US value stocks have already outperformed growth stocks as the 10-year Treasury yield has rallied since November. We expect this, as well as US financials outperformance, to continue as the yield curve rises.

Keith Haydon, chief investment officer at Man FRM

Confidence momentum being built

We believe the eventual impact of Trump's policies is much too multi-faceted to be understood in advance, and the confidence with which markets have embraced the fiscal inflationary narrative leaves plenty of room for concern.

This rally may push valuations, with the 'P' of price outpacing the realized 'E' of earnings in the traditional P/E method of market valuation. But we believe this relationship will revert to lower than current levels with a force that continues to grow as the current rally stretches on.

Justifying the multiple in the last leg of a bull market is the venerable game being played out now in our view. 

That said, there is momentum building in many of the confidence indicators and this kind of positive sentiment is helping to bridge the gap between current expectations and future implementation of economic policy.

Lars Kreckel, global equity strategist - asset allocation at Legal & General Investment Management

'Good Trump' or 'Bad Trump'?

Investors have largely been too optimistic about the impact of a Trump presidency. Markets have so far focused on 'Good Trump', who evolves from the divisive campaigner Trump to a more thoughtful President Trump, emphasising large fiscal stimulus, broad deregulation and business-friendly tax cuts.

This has been reflected in higher equity prices and bond yields and outperformance of highly regulated banks and domestically-focused small caps. Judging by the loss of positive price momentum in many of these Trump trades, it would take validation of the raised expectations to see another leg of the Trump rally.

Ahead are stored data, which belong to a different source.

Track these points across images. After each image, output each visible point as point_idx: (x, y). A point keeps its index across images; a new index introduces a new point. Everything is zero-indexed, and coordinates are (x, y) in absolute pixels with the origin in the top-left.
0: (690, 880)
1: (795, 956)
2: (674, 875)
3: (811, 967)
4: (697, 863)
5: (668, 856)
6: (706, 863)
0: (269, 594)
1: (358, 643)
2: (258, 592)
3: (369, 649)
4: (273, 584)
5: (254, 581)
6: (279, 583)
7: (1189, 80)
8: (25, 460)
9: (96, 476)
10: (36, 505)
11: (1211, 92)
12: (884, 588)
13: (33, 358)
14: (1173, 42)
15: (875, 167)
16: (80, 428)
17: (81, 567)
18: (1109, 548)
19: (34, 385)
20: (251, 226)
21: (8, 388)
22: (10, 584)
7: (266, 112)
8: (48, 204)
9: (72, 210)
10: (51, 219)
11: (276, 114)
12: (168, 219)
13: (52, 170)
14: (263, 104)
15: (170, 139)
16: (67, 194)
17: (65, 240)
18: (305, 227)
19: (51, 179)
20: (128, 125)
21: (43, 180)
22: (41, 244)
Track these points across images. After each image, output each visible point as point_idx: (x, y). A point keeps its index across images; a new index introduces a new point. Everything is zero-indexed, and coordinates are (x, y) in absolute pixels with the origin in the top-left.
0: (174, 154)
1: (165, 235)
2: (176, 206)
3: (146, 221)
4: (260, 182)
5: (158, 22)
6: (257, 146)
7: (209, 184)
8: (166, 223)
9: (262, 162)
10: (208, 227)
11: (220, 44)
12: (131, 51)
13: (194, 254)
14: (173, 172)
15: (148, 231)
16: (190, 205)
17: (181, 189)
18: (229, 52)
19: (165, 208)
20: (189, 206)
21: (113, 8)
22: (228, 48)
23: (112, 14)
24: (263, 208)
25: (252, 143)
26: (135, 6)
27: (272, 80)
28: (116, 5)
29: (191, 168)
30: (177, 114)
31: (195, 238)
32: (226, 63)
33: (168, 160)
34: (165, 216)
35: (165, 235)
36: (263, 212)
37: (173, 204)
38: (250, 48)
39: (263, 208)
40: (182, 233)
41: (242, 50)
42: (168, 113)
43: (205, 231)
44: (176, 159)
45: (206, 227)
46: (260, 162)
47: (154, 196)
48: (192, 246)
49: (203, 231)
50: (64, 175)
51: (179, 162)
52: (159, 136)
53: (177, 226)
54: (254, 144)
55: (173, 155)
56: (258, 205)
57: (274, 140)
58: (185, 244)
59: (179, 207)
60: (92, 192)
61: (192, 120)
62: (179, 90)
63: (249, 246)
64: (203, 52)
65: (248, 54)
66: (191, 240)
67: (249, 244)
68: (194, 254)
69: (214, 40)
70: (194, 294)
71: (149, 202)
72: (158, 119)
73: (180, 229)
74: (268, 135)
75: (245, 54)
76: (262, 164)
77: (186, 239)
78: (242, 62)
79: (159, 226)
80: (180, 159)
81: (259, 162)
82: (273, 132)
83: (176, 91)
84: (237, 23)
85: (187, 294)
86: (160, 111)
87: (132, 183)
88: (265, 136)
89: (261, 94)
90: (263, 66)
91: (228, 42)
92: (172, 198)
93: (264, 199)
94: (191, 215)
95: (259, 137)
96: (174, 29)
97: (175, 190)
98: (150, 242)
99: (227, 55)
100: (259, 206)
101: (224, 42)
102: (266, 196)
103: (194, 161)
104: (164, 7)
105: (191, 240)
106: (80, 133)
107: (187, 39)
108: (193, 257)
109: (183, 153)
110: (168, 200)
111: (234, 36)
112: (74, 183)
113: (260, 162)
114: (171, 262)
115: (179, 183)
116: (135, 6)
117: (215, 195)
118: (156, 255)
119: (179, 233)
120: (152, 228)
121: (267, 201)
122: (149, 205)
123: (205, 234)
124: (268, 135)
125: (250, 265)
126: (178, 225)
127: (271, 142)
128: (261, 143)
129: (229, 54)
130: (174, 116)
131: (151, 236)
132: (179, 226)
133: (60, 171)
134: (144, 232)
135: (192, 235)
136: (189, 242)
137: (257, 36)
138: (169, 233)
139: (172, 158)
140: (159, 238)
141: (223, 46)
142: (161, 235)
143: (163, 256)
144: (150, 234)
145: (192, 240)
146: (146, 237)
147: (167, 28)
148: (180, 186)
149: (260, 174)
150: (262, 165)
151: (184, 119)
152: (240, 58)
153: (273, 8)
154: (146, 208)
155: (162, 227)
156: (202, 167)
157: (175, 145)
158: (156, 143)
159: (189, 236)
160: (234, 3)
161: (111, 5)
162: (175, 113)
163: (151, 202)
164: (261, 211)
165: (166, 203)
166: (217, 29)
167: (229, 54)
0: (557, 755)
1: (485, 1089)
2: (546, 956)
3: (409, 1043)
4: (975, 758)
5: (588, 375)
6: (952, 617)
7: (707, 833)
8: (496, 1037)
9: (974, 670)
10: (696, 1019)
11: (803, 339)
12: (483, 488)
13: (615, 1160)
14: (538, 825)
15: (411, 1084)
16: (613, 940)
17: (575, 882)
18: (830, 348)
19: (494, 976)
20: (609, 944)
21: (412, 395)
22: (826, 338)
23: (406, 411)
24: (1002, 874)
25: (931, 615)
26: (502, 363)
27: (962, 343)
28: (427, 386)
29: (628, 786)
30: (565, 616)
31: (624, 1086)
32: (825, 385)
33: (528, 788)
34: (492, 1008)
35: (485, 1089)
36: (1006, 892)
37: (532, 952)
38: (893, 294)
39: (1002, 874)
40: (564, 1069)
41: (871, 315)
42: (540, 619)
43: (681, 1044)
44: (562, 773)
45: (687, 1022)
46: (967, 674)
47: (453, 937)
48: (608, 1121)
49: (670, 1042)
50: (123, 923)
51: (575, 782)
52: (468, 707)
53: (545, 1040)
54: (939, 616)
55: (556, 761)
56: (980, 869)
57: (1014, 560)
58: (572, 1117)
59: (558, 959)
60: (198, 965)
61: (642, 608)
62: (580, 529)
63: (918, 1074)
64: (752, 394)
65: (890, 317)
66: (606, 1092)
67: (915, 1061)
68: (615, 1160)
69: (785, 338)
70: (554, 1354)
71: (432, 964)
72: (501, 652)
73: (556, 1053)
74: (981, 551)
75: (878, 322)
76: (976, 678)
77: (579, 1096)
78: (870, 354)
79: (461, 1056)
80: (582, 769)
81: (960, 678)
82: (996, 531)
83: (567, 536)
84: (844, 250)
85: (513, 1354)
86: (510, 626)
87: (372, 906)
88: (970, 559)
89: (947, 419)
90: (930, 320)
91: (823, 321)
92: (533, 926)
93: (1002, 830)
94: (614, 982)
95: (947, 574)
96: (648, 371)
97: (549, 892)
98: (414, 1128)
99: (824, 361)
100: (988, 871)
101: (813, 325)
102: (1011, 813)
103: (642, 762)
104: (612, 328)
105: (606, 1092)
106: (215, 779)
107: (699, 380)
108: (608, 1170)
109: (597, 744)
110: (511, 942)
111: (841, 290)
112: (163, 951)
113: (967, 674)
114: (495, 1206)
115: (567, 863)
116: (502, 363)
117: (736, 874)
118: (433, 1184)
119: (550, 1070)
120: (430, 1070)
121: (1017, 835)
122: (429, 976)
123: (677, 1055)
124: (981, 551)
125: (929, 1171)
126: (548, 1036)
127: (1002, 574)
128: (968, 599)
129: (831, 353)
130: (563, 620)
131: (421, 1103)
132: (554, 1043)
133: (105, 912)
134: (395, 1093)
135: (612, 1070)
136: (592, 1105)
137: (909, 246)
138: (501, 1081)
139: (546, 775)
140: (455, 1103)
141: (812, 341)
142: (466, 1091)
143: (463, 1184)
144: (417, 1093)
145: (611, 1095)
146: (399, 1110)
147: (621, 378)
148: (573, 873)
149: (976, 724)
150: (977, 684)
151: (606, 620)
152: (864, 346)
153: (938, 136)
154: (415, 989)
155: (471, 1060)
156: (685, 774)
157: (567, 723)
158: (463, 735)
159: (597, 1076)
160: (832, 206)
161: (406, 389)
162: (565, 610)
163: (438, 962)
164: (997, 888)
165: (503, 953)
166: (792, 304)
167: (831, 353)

Lost in the market debate seem to be the risks of 'Bad Trump', who is divisive, isolationist and anti-free trade and whose ill-advised comments can trigger geo-political tensions and crises. After the rally, the risk now seems skewed toward disappointments.

While the positives are clear and transparent, the risks are more nebulous and will take time to materialise. The focus will soon turn to implementation of policy, which typically turns out to be more difficult than the initial promise.